------ RECORDS PROVIDED ------

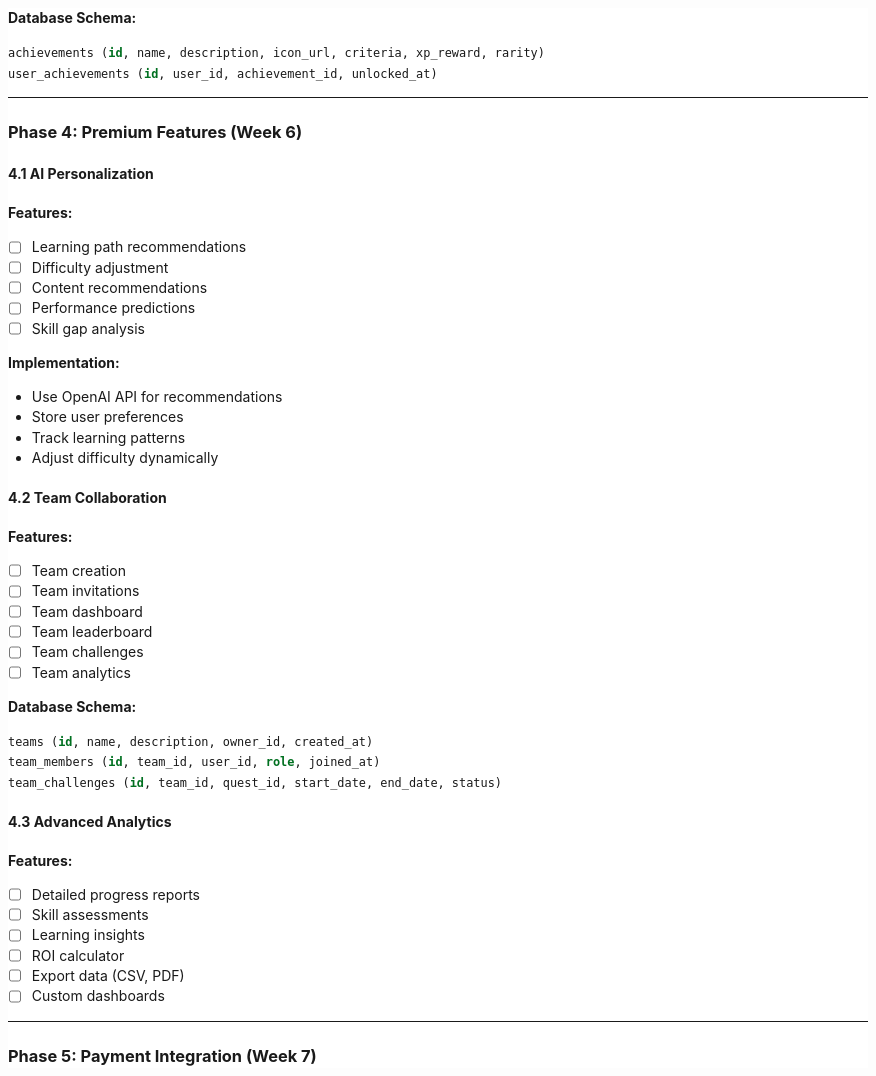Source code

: **Database Schema:**
```sql
achievements (id, name, description, icon_url, criteria, xp_reward, rarity)
user_achievements (id, user_id, achievement_id, unlocked_at)
```

---

### Phase 4: Premium Features (Week 6)

#### 4.1 AI Personalization

**Features:**
- [ ] Learning path recommendations
- [ ] Difficulty adjustment
- [ ] Content recommendations
- [ ] Performance predictions
- [ ] Skill gap analysis

**Implementation:**
- Use OpenAI API for recommendations
- Store user preferences
- Track learning patterns
- Adjust difficulty dynamically

#### 4.2 Team Collaboration

**Features:**
- [ ] Team creation
- [ ] Team invitations
- [ ] Team dashboard
- [ ] Team leaderboard
- [ ] Team challenges
- [ ] Team analytics

**Database Schema:**
```sql
teams (id, name, description, owner_id, created_at)
team_members (id, team_id, user_id, role, joined_at)
team_challenges (id, team_id, quest_id, start_date, end_date, status)
```

#### 4.3 Advanced Analytics

**Features:**
- [ ] Detailed progress reports
- [ ] Skill assessments
- [ ] Learning insights
- [ ] ROI calculator
- [ ] Export data (CSV, PDF)
- [ ] Custom dashboards

---

### Phase 5: Payment Integration (Week 7)
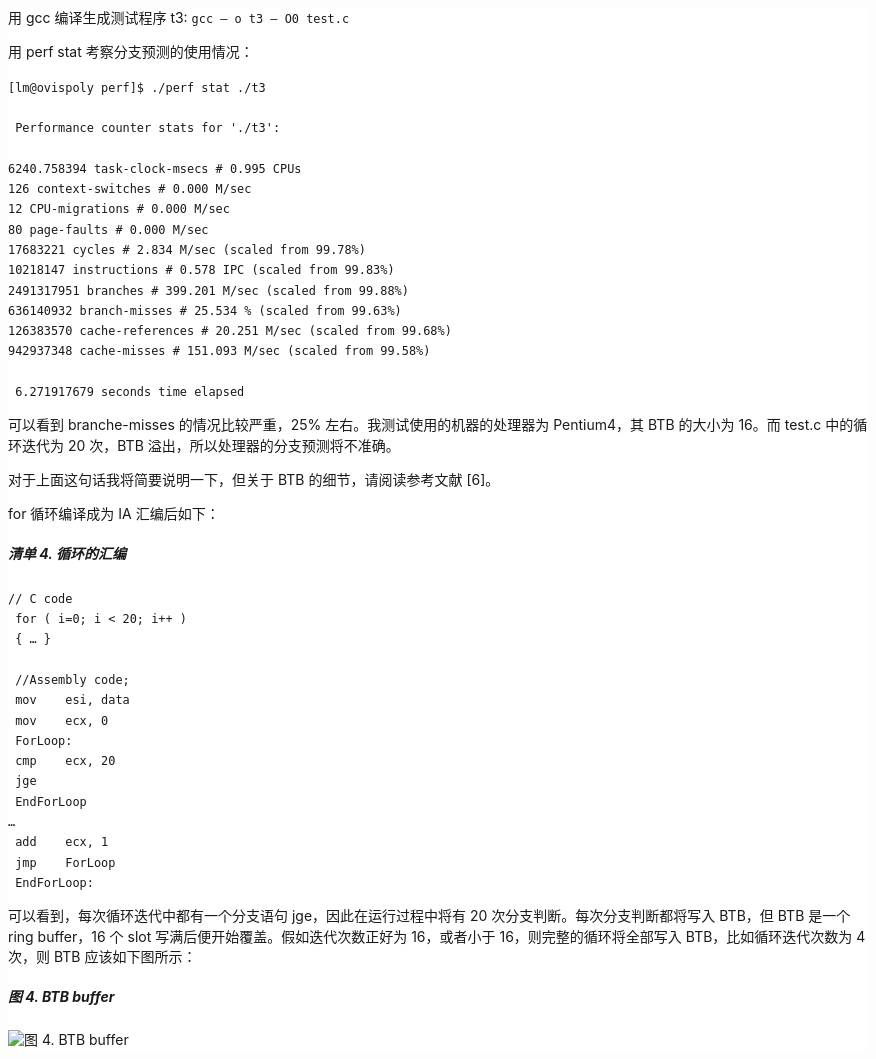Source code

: 用 gcc 编译生成测试程序 t3:
`gcc – o t3 – O0 test.c`

用 perf stat 考察分支预测的使用情况：
```
[lm@ovispoly perf]$ ./perf stat ./t3 
 
 Performance counter stats for './t3': 
 
6240.758394 task-clock-msecs # 0.995 CPUs 
126 context-switches # 0.000 M/sec 
12 CPU-migrations # 0.000 M/sec 
80 page-faults # 0.000 M/sec 
17683221 cycles # 2.834 M/sec (scaled from 99.78%) 
10218147 instructions # 0.578 IPC (scaled from 99.83%) 
2491317951 branches # 399.201 M/sec (scaled from 99.88%) 
636140932 branch-misses # 25.534 % (scaled from 99.63%) 
126383570 cache-references # 20.251 M/sec (scaled from 99.68%) 
942937348 cache-misses # 151.093 M/sec (scaled from 99.58%) 
 
 6.271917679 seconds time elapsed
```

可以看到 branche-misses 的情况比较严重，25% 左右。我测试使用的机器的处理器为 Pentium4，其 BTB 的大小为 16。而 test.c 中的循环迭代为 20 次，BTB 溢出，所以处理器的分支预测将不准确。

对于上面这句话我将简要说明一下，但关于 BTB 的细节，请阅读参考文献 [6]。

for 循环编译成为 IA 汇编后如下：

##### 清单 4\. 循环的汇编
```
// C code 
 for ( i=0; i < 20; i++ ) 
 { … } 
 
 //Assembly code; 
 mov    esi, data 
 mov    ecx, 0 
 ForLoop: 
 cmp    ecx, 20 
 jge    
 EndForLoop 
…
 add    ecx, 1 
 jmp    ForLoop 
 EndForLoop:
```

可以看到，每次循环迭代中都有一个分支语句 jge，因此在运行过程中将有 20 次分支判断。每次分支判断都将写入 BTB，但 BTB 是一个 ring buffer，16 个 slot 写满后便开始覆盖。假如迭代次数正好为 16，或者小于 16，则完整的循环将全部写入 BTB，比如循环迭代次数为 4 次，则 BTB 应该如下图所示：

##### 图 4\. BTB buffer

![图 4\. BTB buffer](https://upload-images.jianshu.io/upload_images/5436814-765251098e2d2a17.jpg?imageMogr2/auto-orient/strip%7CimageView2/2/w/1240)
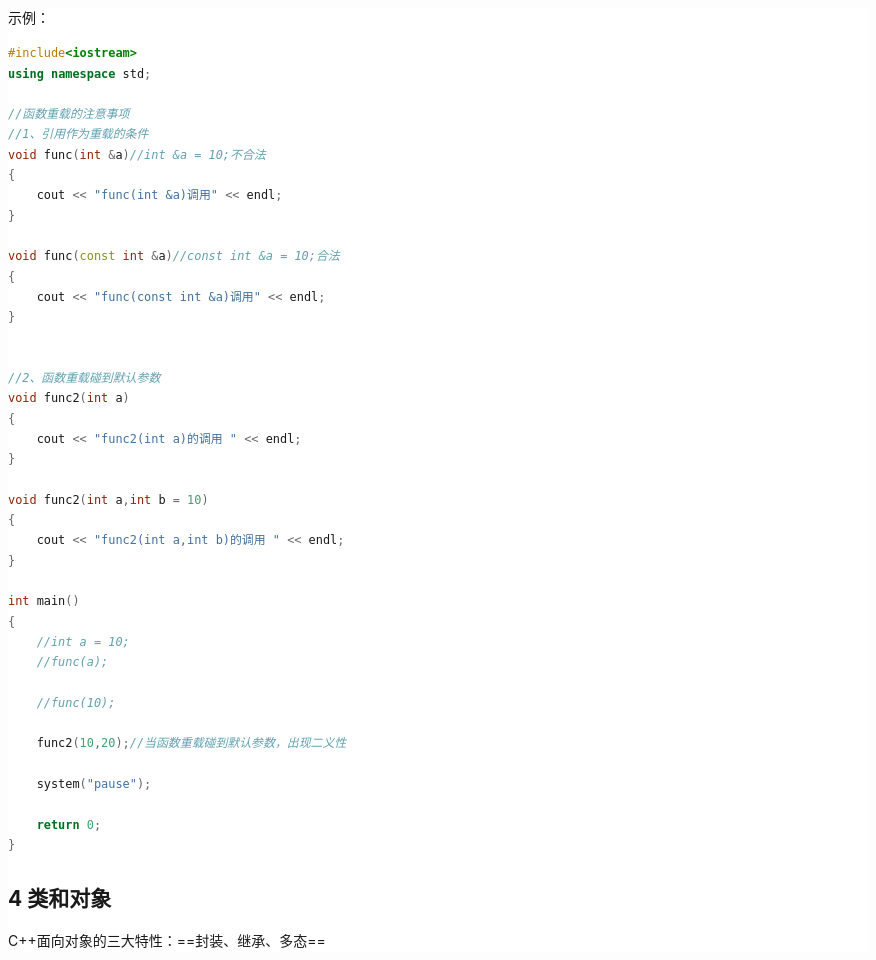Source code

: 
示例：

```c++
#include<iostream>
using namespace std;

//函数重载的注意事项
//1、引用作为重载的条件
void func(int &a)//int &a = 10;不合法
{
	cout << "func(int &a)调用" << endl;
}

void func(const int &a)//const int &a = 10;合法
{
	cout << "func(const int &a)调用" << endl;
}


//2、函数重载碰到默认参数
void func2(int a)
{
	cout << "func2(int a)的调用 " << endl;
}

void func2(int a,int b = 10)
{
	cout << "func2(int a,int b)的调用 " << endl;
}

int main()
{
	//int a = 10;
	//func(a);

	//func(10);

	func2(10,20);//当函数重载碰到默认参数，出现二义性

	system("pause");

	return 0;
}
```





## 4 类和对象



C++面向对象的三大特性：==封装、继承、多态==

------

GOAL OF THE EXERCISE:
Return every line of the preceding records in which the word "cout" appears.

SOLUTION BELOW:
	cout << "func(int &a)调用" << endl;
	cout << "func(const int &a)调用" << endl;
	cout << "func2(int a)的调用 " << endl;
	cout << "func2(int a,int b)的调用 " << endl;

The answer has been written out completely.